Let’s sketch what we know so
far. We have two points of this
circle. Its center is located at negative
seven, four. And point 𝐵 lies on its outside
edge at negative eight, six. Here’s point 𝐵 and the circle
should look something like this. We also know that line segment 𝐴𝐵
is a diameter. And that means line segment 𝐴𝐵 is
created by drawing a line from point 𝐵 through the center of the circle to point
𝐴.
We are looking for the tangent to
the circle at point 𝐴. The tangent line to point 𝐴 will
be perpendicular to line segment 𝐴𝐵. To find the tangent, we need a few
things. We need to know the slope of line
𝐴𝐵 and we need to know where point 𝐴 is located at.
Let’s start here with the slope of
𝐴𝐵. To find the slope of any line,
we’ll need two points on that line. We can use points 𝐵 and 𝐶:
negative eight, six; negative seven, four. The slope of this line equals 𝑦
two minus 𝑦 one over 𝑥 two minus 𝑥 one, four minus six over negative seven minus
negative eight. Four minus six equals negative
two. Negative seven minus negative eight
is the same thing as negative seven plus eight. And that equals one. The slope of line 𝐴𝐵 is negative
two over one.
We can use that information to find
point 𝐴. Point 𝐴 is negative two down two
and right one from point 𝐶, down two, right one. Down two is the 𝑦-coordinate. Two units down from four is two and
one unit to the right of negative seven is negative six. Point 𝐴 is located at negative
six, two.
We now have the slope of line 𝐴𝐵
and point 𝐴. The tangent line to point 𝐴 must
have a negative reciprocal slope with the slope of line 𝐴𝐵. The negative reciprocal of negative
two is positive one over two. Line segment 𝐴𝐵 and the tangent
at point 𝐴 are perpendicular lines.
We now have a point and a slope for
our tangent line. So we can use our point-slope
formula: 𝑦 minus 𝑦 one equals 𝑚 times 𝑥 minus 𝑥 one. 𝑦 minus two equals one-half times
𝑥 minus negative six. 𝑥 minus negative six can be
simplified to say 𝑥 plus six. Bring everything else down. Now, we’re going to distribute our
one-half.
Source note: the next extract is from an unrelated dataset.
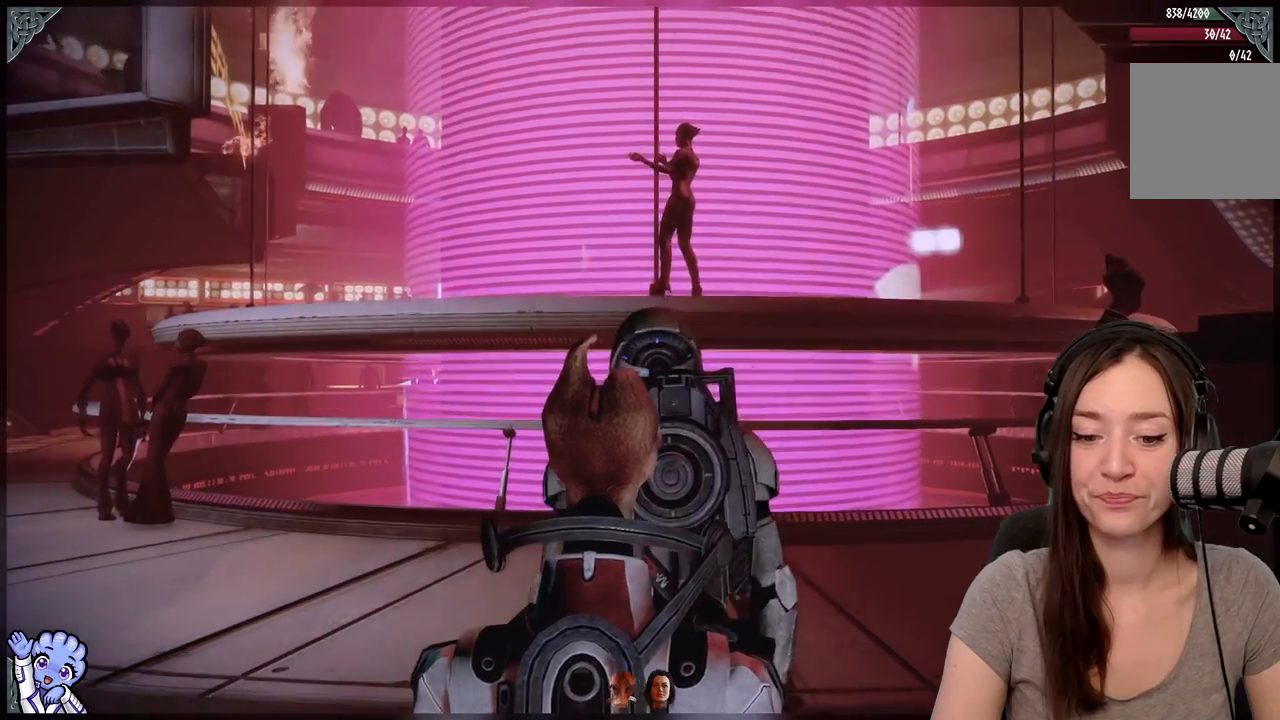
{"dt_ms": 500, "buttons": [], "left_stick": "center", "right_stick": "center", "events": [[33, "right_stick", "down-left"], [367, "R2", "down"], [433, "left_stick", "center"], [483, "right_stick", "center"], [500, "R2", "up"]]}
One-half times 𝑥 equals one-half
𝑥. One-half times six equals
three. 𝑦 minus two equals one-half 𝑥
plus three. We add two to both sides of the
equation. 𝑦 equals one-half 𝑥 plus
five.
We have one final step to do. The line 𝑦 equals one-half 𝑥 plus
five is the tangent line to point 𝐴. But it’s not written in the general
format. It’s not the general equation. So we need to rearrange this to the
general equation format. The general equation format is 𝑎𝑥
plus 𝑏𝑦 plus 𝑐 equals zero, where 𝑎 is a positive and all of the constants are
integers.
I’ll give us a little bit more
space over here. We subtract one-half 𝑥 from both
sides. Now, we have negative one-half 𝑥
plus 𝑦 equals five. Now, we’re going to subtract five
from both sides. Five minus five equals zero. And our left side now reads
negative one-half 𝑥 plus 𝑦 minus five.
Remember I want the constant by 𝑥
to be a positive integer. So I’m gonna multiply the whole
equation by negative two. Negative two times negative
one-half 𝑥 equals positive 𝑥. Negative two times 𝑦 equals
negative two 𝑦. Negative two times negative five
equals positive 10. Negative two times zero equals
zero.
The general equation of the tangent
to the circle at point 𝐴 is 𝑥 minus two 𝑦 plus 10 equals zero.